▶ _EXCERPT TO READ_
━━━━━━━━━━━━━━━━

Regeneration and recycling of HPMo@ZIF-8-PIL
The recycling performance of HPMo@ZIF-8-PIL was investigated in a REDS system containing DBT-containing model oil. The catalyst phase (underlayer) was centrifugated after the reaction and dried to evaporate the residual model oil at 70 °C. Afterward, fresh H2O2 and model oil were added for the next reaction. From experimental results, the desulfurization activity dropped to 87.3% after the third cycle. The decreased catalytic activity may be due to the generated product as the reaction progresses, covering the surface of the porous framework, thereby hindering the interaction between the active sites and the reaction substrates. To regenerate the catalyst and improve the cycling performance, the PIL phase was re-extracted with CCl4 twice at the end of each cycle. The results indicated that sulfur removal could remain 95% after the sixth recycling (Fig. 11). FT-IR characterization was performed to analyse the catalysts after reaction and regeneration (Fig. S3†). No changes of the structures were observed before and after regeneration, which provides evidence for the high stability of HPMo@ZIF-8-PIL.
|
| Fig. 11 Recycling of HPMo@ZIF-8-PIL in the desulfurization system. | |
Analysis of products and the possible mechanism
To further study the process of the REDS system, the products of DBT were detected and analyzed by GC-MS. After the reaction, the model oil and PIL catalyst were separated, and 1 μL of the upper oil phase was directly injected into a GC-MS to detect oxidation products. HPMo@ZIF-8-PIL was re-extracted with CCl4 and analyzed. As shown in Fig. 12a, the DBT signal disappeared in the oil phase after the reaction, and only a peak of DBTO2 was detected in the catalyst phase, indicating that DBTO2 is the only desulfurization product. Also, the CCl4 was distilled at 80 °C until a white crystal solid was produced. The FT-IR spectrum of the white solid demonstrated two absorption bands at 1289 cm−1 and 1165 cm−1, being attributed to characteristic groups of sulfone64 (Fig. 12b). This result further proves that DBTO2 was the product of the reaction, and the recovery of the product could be achieved with CCl4 from the catalyst. To this end, a possible REDS mechanism is illustrated in Fig. 12c. Firstly, the sulfur-containing compounds, such as DBT, can be easily extracted from the oil phase by the IL section in HPMo@ZIF-8-PIL, then absorbed on the surface of the framework. Meanwhile, H2O2 as an oxidant gradually passed through the window pores and entered the cavities. HPMo reacted with H2O2 to form the active peroxo-species.38,65,66 At last, the sulfide DBT is oxidized into its corresponding sulfone and retained in the catalyst phase. The oxidizing product was separated by re-extraction. The HPMo@ZIF-8-PIL worked not only as a catalyst but also as an extractant in the process of desulfurization.

━━━━━━━━━━━━━━━━

▶ _RECORDED INFORMATION_
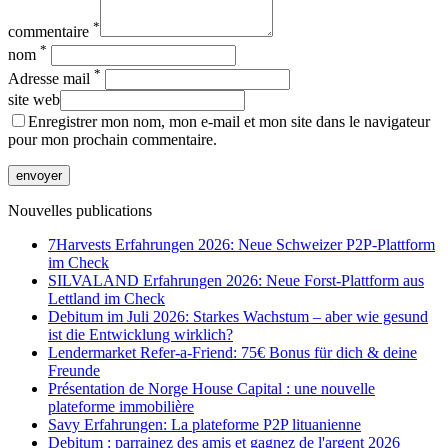
*
commentaire
*
nom
*
Adresse mail
site web
Enregistrer mon nom, mon e-mail et mon site dans le navigateur
pour mon prochain commentaire.
Nouvelles publications
7Harvests Erfahrungen 2026: Neue Schweizer P2P-Plattform
im Check
SILVALAND Erfahrungen 2026: Neue Forst-Plattform aus
Lettland im Check
Debitum im Juli 2026: Starkes Wachstum – aber wie gesund
ist die Entwicklung wirklich?
Lendermarket Refer-a-Friend: 75€ Bonus für dich & deine
Freunde
Présentation de Norge House Capital : une nouvelle
plateforme immobilière
Savy Erfahrungen: La plateforme P2P lituanienne
Debitum : parrainez des amis et gagnez de l'argent 2026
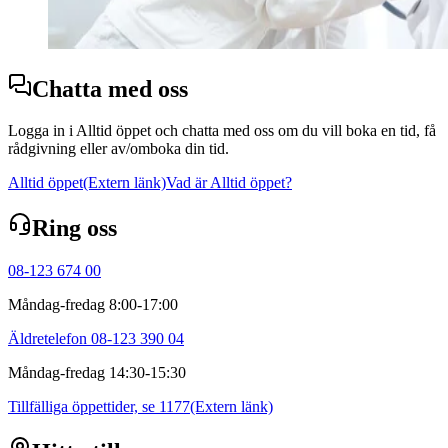
Chatta med oss
Logga in i Alltid öppet och chatta med oss om du vill boka en tid, få
rådgivning eller av/omboka din tid.
Alltid öppet
(Extern länk)
Vad är Alltid öppet?
Ring oss
08-123 674 00
Måndag-fredag 8:00-17:00
Äldretelefon 08-123 390 04
Måndag-fredag 14:30-15:30
Tillfälliga öppettider, se 1177
(Extern länk)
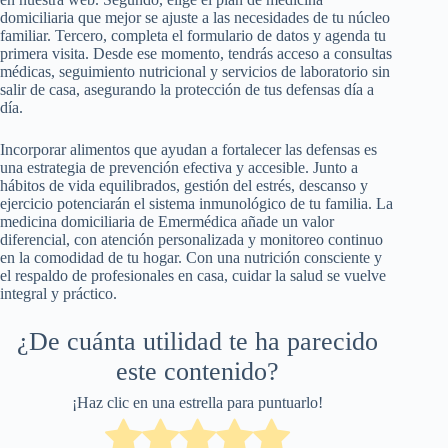
domiciliaria que mejor se ajuste a las necesidades de tu núcleo
familiar. Tercero, completa el formulario de datos y agenda tu
primera visita. Desde ese momento, tendrás acceso a consultas
médicas, seguimiento nutricional y servicios de laboratorio sin
salir de casa, asegurando la protección de tus defensas día a
día.
Incorporar alimentos que ayudan a fortalecer las defensas es
una estrategia de prevención efectiva y accesible. Junto a
hábitos de vida equilibrados, gestión del estrés, descanso y
ejercicio potenciarán el sistema inmunológico de tu familia. La
medicina domiciliaria de Emermédica añade un valor
diferencial, con atención personalizada y monitoreo continuo
en la comodidad de tu hogar. Con una nutrición consciente y
el respaldo de profesionales en casa, cuidar la salud se vuelve
integral y práctico.
¿De cuánta utilidad te ha parecido
este contenido?
¡Haz clic en una estrella para puntuarlo!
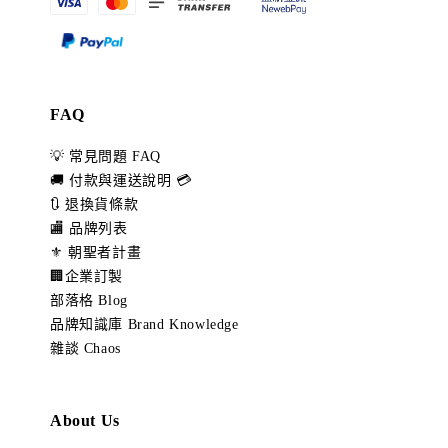
FAQ
💡 常見問題 FAQ
🚚 付款與運送說明 💳
🔃 退換貨條款
🏬 品牌列表
⚜️ 朝聖者計畫
🏢企業訂製
部落格 Blog
品牌知識庫 Brand Knowledge
雜談 Chaos
About Us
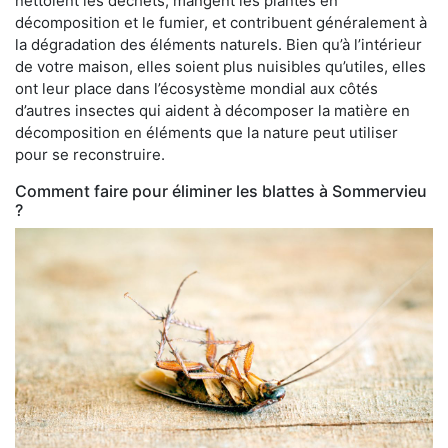
nettoient les déchets, mangent les plantes en
décomposition et le fumier, et contribuent généralement à
la dégradation des éléments naturels. Bien qu’à l’intérieur
de votre maison, elles soient plus nuisibles qu’utiles, elles
ont leur place dans l’écosystème mondial aux côtés
d’autres insectes qui aident à décomposer la matière en
décomposition en éléments que la nature peut utiliser
pour se reconstruire.
Comment faire pour éliminer les blattes à Sommervieu
?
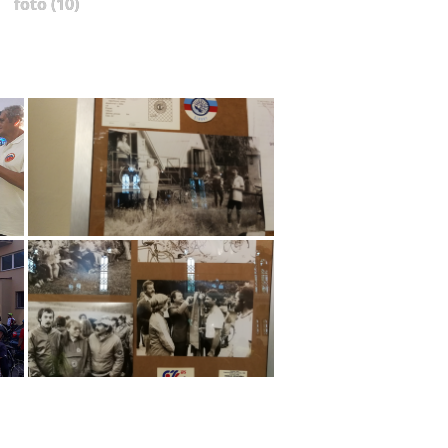
foto (10)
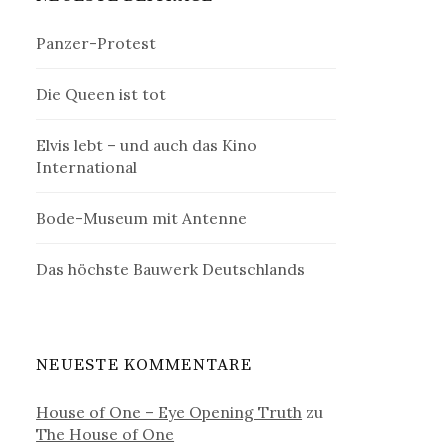
Panzer-Protest
Die Queen ist tot
Elvis lebt – und auch das Kino
International
Bode-Museum mit Antenne
Das höchste Bauwerk Deutschlands
NEUESTE KOMMENTARE
House of One – Eye Opening Truth
zu
The House of One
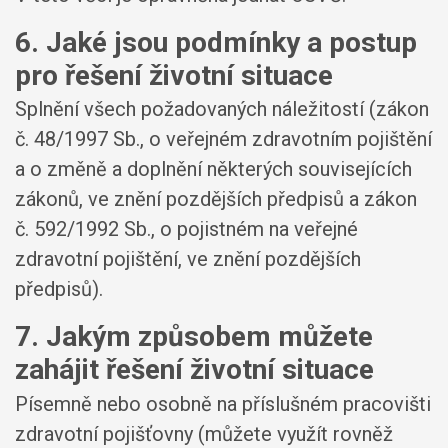
6. Jaké jsou podmínky a postup
pro řešení životní situace
Splnění všech požadovaných náležitostí (zákon
č. 48/1997 Sb., o veřejném zdravotním pojištění
a o změně a doplnění některých souvisejících
zákonů, ve znění pozdějších předpisů a zákon
č. 592/1992 Sb., o pojistném na veřejné
zdravotní pojištění, ve znění pozdějších
předpisů).
7. Jakým způsobem můžete
zahájit řešení životní situace
Písemně nebo osobně na příslušném pracovišti
zdravotní pojišťovny (můžete využít rovněž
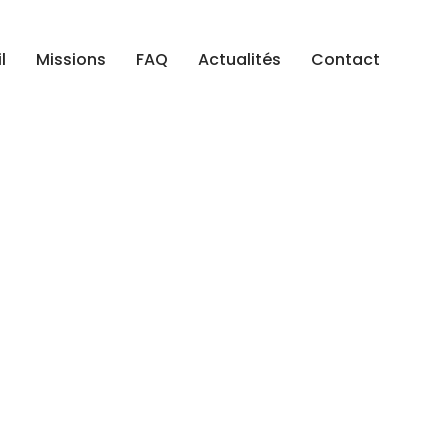
l
Missions
FAQ
Actualités
Contact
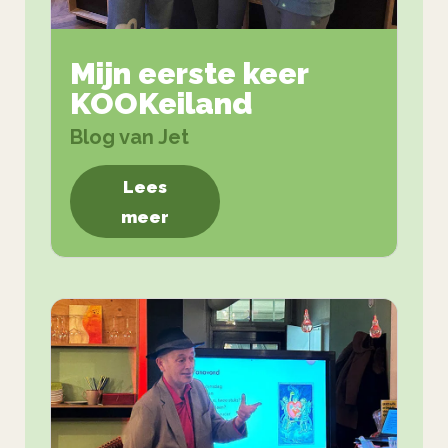
Mijn eerste keer
KOOKeiland
Blog van Jet
Lees
meer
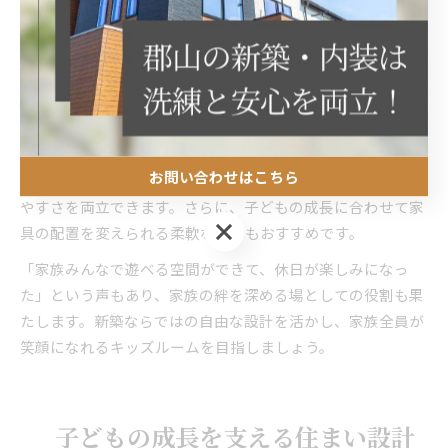
家族で楽しめる新築キッズルームのレイアウト
家族全員が快適に過ごせる新築キッズルームのレイアウトに
は、工夫が必要です。例えば、リビングと一体化したキッズ
スペースや、家族で使えるワークコーナーを設けることで、
自然とコミュニケーションが生まれます。
お問い合わせはこちら
遊び場と収納スペースを分けることで、片付けやすさと遊び
やすさを両立できます。さらに、子どもの成長に合わせて家
お問い合わせはこちら
具の配置を変えられる柔軟な設計もおすすめです。
「家族みんなで遊べる空間ができて、休日が楽しみになっ
た」という声もあり、家族の絆を深める場としての役割も果
たします。新築ならではの自由な設計を活かし、家族全員が
笑顔になれるキッズルームを目指しましょう。
子どもの成長を支える住まい設計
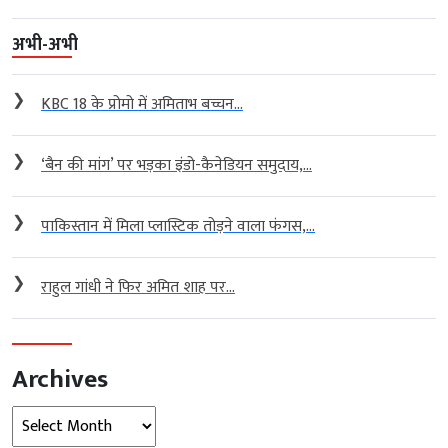
अभी-अभी
❯
KBC 18 के प्रोमो में अमिताभ बच्चन...
❯
‘बैन की मांग’ पर भड़का इंडो-कैनेडियन समुदाय,...
❯
पाकिस्तान में मिला प्लास्टिक तोड़ने वाला फंगस,...
❯
राहुल गांधी ने फिर अमित शाह पर...
Archives
Archives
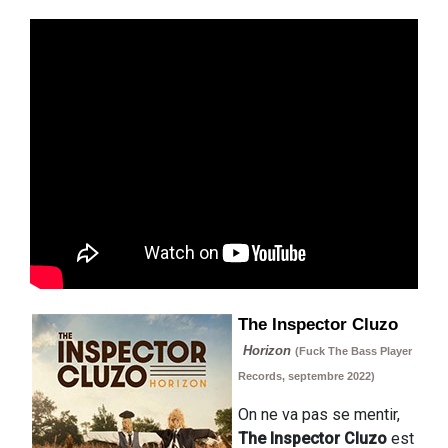
The Inspector Cluzo
Horizon
(Fuck The Bass Player
Records, septembre 2022)
On ne va pas se mentir,
The Inspector Cluzo
est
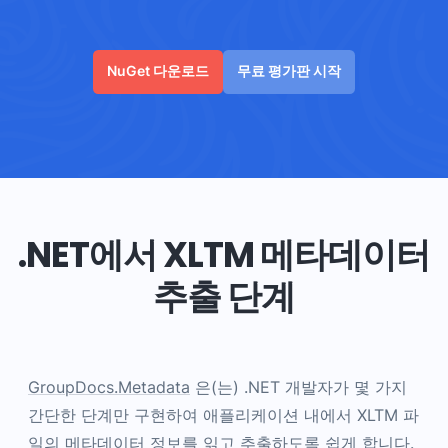
NuGet 다운로드
무료 평가판 시작
.NET에서 XLTM 메타데이터
추출 단계
GroupDocs.Metadata
은(는) .NET 개발자가 몇 가지
간단한 단계만 구현하여 애플리케이션 내에서 XLTM 파
일의 메타데이터 정보를 읽고 추출하도록 쉽게 합니다.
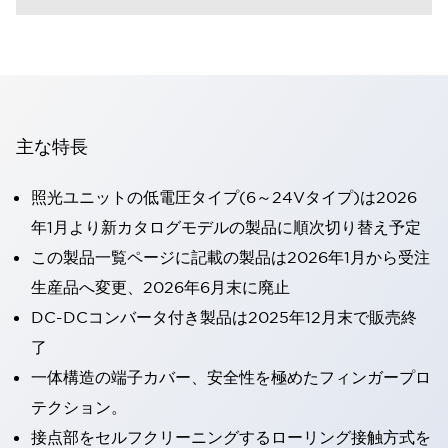
主な特長
照光ユニットの低電圧タイプ(6～24Vタイプ)は2026
年1月より新カタログモデルの製品に順次切り替え予定
この製品一覧ページに記載の製品は2026年1月から受注
生産品へ変更、2026年6月末に廃止
DC-DCコンバータ付き製品は2025年12月末で販売終
了
一体構造の端子カバー、安全性を極めたフィンガープロ
テクション。
接点部をセルフクリーニングするローリング接触方式を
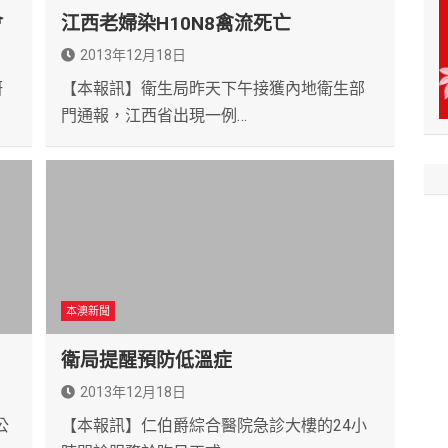
會
江西老婦染H10N8禽流死亡
2013年12月18日
研
【本報訊】衛生局昨天下午接獲內地衛生部
門通報，江西省出現一例…
本澳新聞
衛局提醒預防低溫症
2013年12月18日
公
【本報訊】仁伯爵綜合醫院急診大樓的24小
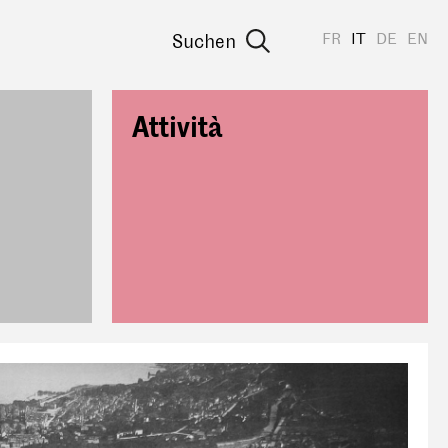
FR
IT
DE
EN
Suchen
Attività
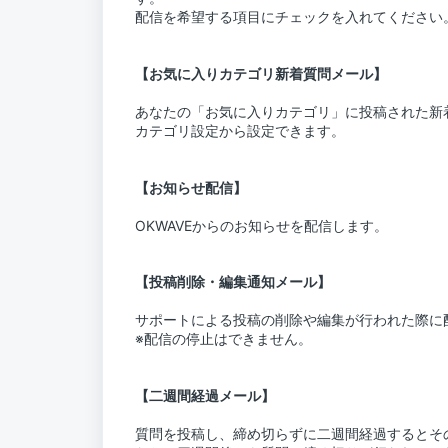
配信を希望する項目にチェックを入れてください
【お気に入りカテゴリ新着質問メール】
あなたの「お気に入りカテゴリ」に投稿された新
カテゴリ設定から設定できます。
【お知らせ配信】
OKWAVEからのお知らせを配信します。
【投稿削除・編集通知メール】
サポートによる投稿の削除や編集が行われた際に
※配信の停止はできません。
【二週間経過メール】
質問を投稿し、締め切らずに二週間経過するとそ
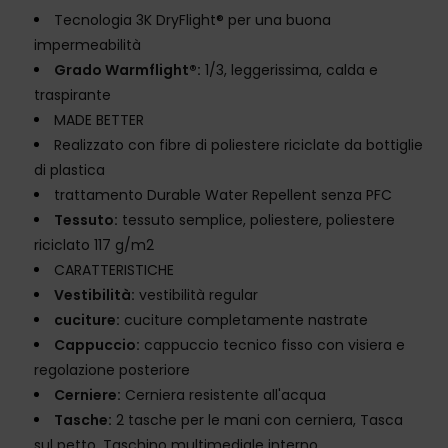
Tecnologia 3K DryFlight® per una buona
impermeabilità
Grado Warmflight®:
1/3, leggerissima, calda e
traspirante
MADE BETTER
Realizzato con fibre di poliestere riciclate da bottiglie
di plastica
trattamento Durable Water Repellent senza PFC
Tessuto:
tessuto semplice, poliestere, poliestere
riciclato 117 g/m2
CARATTERISTICHE
Vestibilità:
vestibilità regular
cuciture:
cuciture completamente nastrate
Cappuccio:
cappuccio tecnico fisso con visiera e
regolazione posteriore
Cerniere:
Cerniera resistente all'acqua
Tasche:
2 tasche per le mani con cerniera, Tasca
sul petto, Taschino multimediale interno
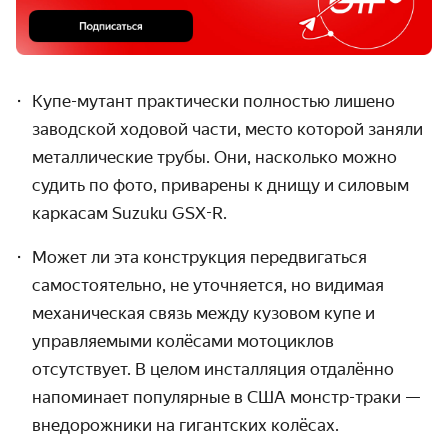
Купе-мутант практически полностью лишено
заводской ходовой части, место которой заняли
металлические трубы. Они, насколько можно
судить по фото, приварены к днищу и силовым
каркасам Suzuku GSX-R.
Может ли эта конструкция передвигаться
самостоятельно, не уточняется, но видимая
механическая связь между кузовом купе и
управляемыми колёсами мотоциклов
отсутствует. В целом инсталляция отдалённо
напоминает популярные в США монстр-траки —
внедорожники на гигантских колёсах.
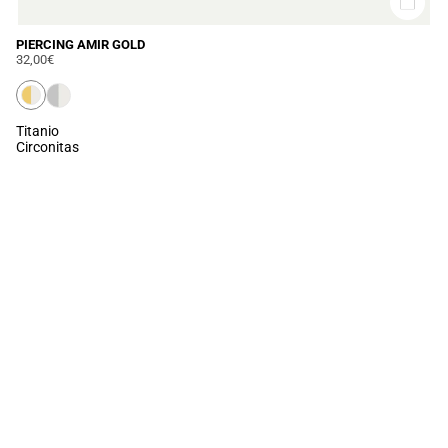
PIERCING AMIR GOLD
32,00€
Titanio
Circonitas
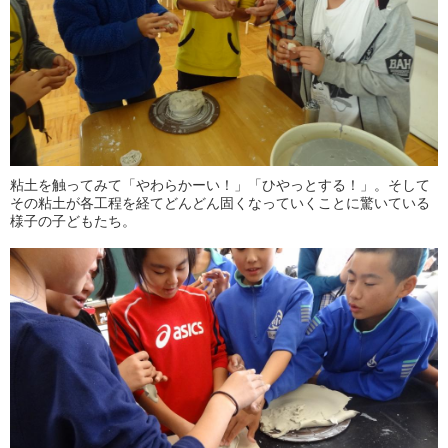
粘土を触ってみて「やわらかーい！」「ひやっとする！」。そして
その粘土が各工程を経てどんどん固くなっていくことに驚いている
様子の子どもたち。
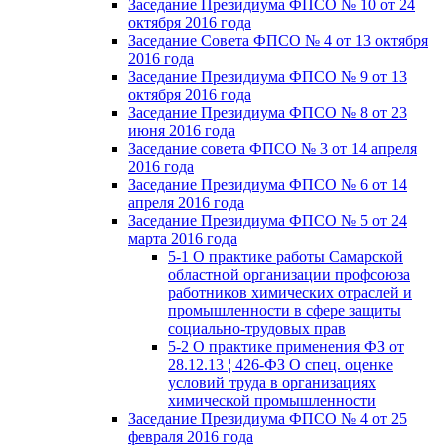
Заседание Президиума ФПСО № 10 от 24
октября 2016 года
Заседание Совета ФПСО № 4 от 13 октября
2016 года
Заседание Президиума ФПСО № 9 от 13
октября 2016 года
Заседание Президиума ФПСО № 8 от 23
июня 2016 года
Заседание совета ФПСО № 3 от 14 апреля
2016 года
Заседание Президиума ФПСО № 6 от 14
апреля 2016 года
Заседание Президиума ФПСО № 5 от 24
марта 2016 года
5-1 О практике работы Самарской
областной организации профсоюза
работников химических отраслей и
промышленности в сфере защиты
социально-трудовых прав
5-2 О практике применения ФЗ от
28.12.13 ¦ 426-ФЗ О спец. оценке
условий труда в организациях
химической промышленности
Заседание Президиума ФПСО № 4 от 25
февраля 2016 года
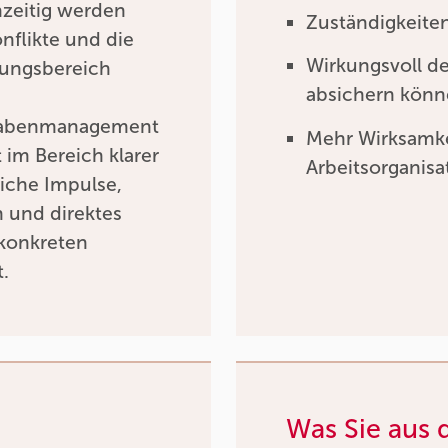
hzeitig werden
Zuständigkeiten
flikte und die
Wirkungsvoll d
tungsbereich
absichern kön
ufgabenmanagement
Mehr Wirksamke
im Bereich klarer
Arbeitsorganisa
liche Impulse,
h und direktes
konkreten
t.
Was Sie aus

━━━━━━━━━━━━━━━━

▶ _LIST OF TASKS_
[1] According to the excerpt on recycling HPMo@ZIF-8-PIL, what was the desulfurization activity after the third cycle without regeneration?
[2] Arrange the listing lines from the line with "家族で楽しめる新築キッズルームのレイアウト" up to and including the line with "일의 메타데이터 정보를 읽고 추출하도록 쉽게 합니다." as a Markdown table with the columns Row and Line, numbering each row and skipping blank lines. Leave the pictures out of the table.

▶ _SOLUTIONS_
[1] 87.3%

[2]
| Row | Line |
|---|---|
| 1 | 家族で楽しめる新築キッズルームのレイアウト |
| 2 | 家族全員が快適に過ごせる新築キッズルームのレイアウトに |
| 3 | は、工夫が必要です。例えば、リビングと一体化したキッズ |
| 4 | スペースや、家族で使えるワークコーナーを設けることで、 |
| 5 | 自然とコミュニケーションが生まれます。 |
| 6 | お問い合わせはこちら |
| 7 | 遊び場と収納スペースを分けることで、片付けやすさと遊び |
| 8 | やすさを両立できます。さらに、子どもの成長に合わせて家 |
| 9 | お問い合わせはこちら |
| 10 | 具の配置を変えられる柔軟な設計もおすすめです。 |
| 11 | 「家族みんなで遊べる空間ができて、休日が楽しみになっ |
| 12 | た」という声もあり、家族の絆を深める場としての役割も果 |
| 13 | たします。新築ならではの自由な設計を活かし、家族全員が |
| 14 | 笑顔になれるキッズルームを目指しましょう。 |
| 15 | 子どもの成長を支える住まい設計 |
| 16 | अभी-अभी |
| 17 | ❯ |
| 18 | KBC 18 के प्रोमो में अमिताभ बच्चन... |
| 19 | ❯ |
| 20 | ‘बैन की मांग’ पर भड़का इंडो-कैनेडियन समुदाय,... |
| 21 | ❯ |
| 22 | पाकिस्तान में मिला प्लास्टिक तोड़ने वाला फंगस,... |
| 23 | ❯ |
| 24 | राहुल गांधी ने फिर अमित शाह पर... |
| 25 | Archives |
| 26 | Archives |
| 27 | The Inspector Cluzo |
| 28 | Horizon |
| 29 | (Fuck The Bass Player |
| 30 | Records, septembre 2022) |
| 31 | On ne va pas se mentir, |
| 32 | The Inspector Cluzo |
| 33 | est |
| 34 | NuGet 다운로드 |
| 35 | 무료 평가판 시작 |
| 36 | .NET에서 XLTM 메타데이터 |
| 37 | 추출 단계 |
| 38 | GroupDocs.Metadata |
| 39 | 은(는) .NET 개발자가 몇 가지 |
| 40 | 간단한 단계만 구현하여 애플리케이션 내에서 XLTM 파 |
| 41 | 일의 메타데이터 정보를 읽고 추출하도록 쉽게 합니다. |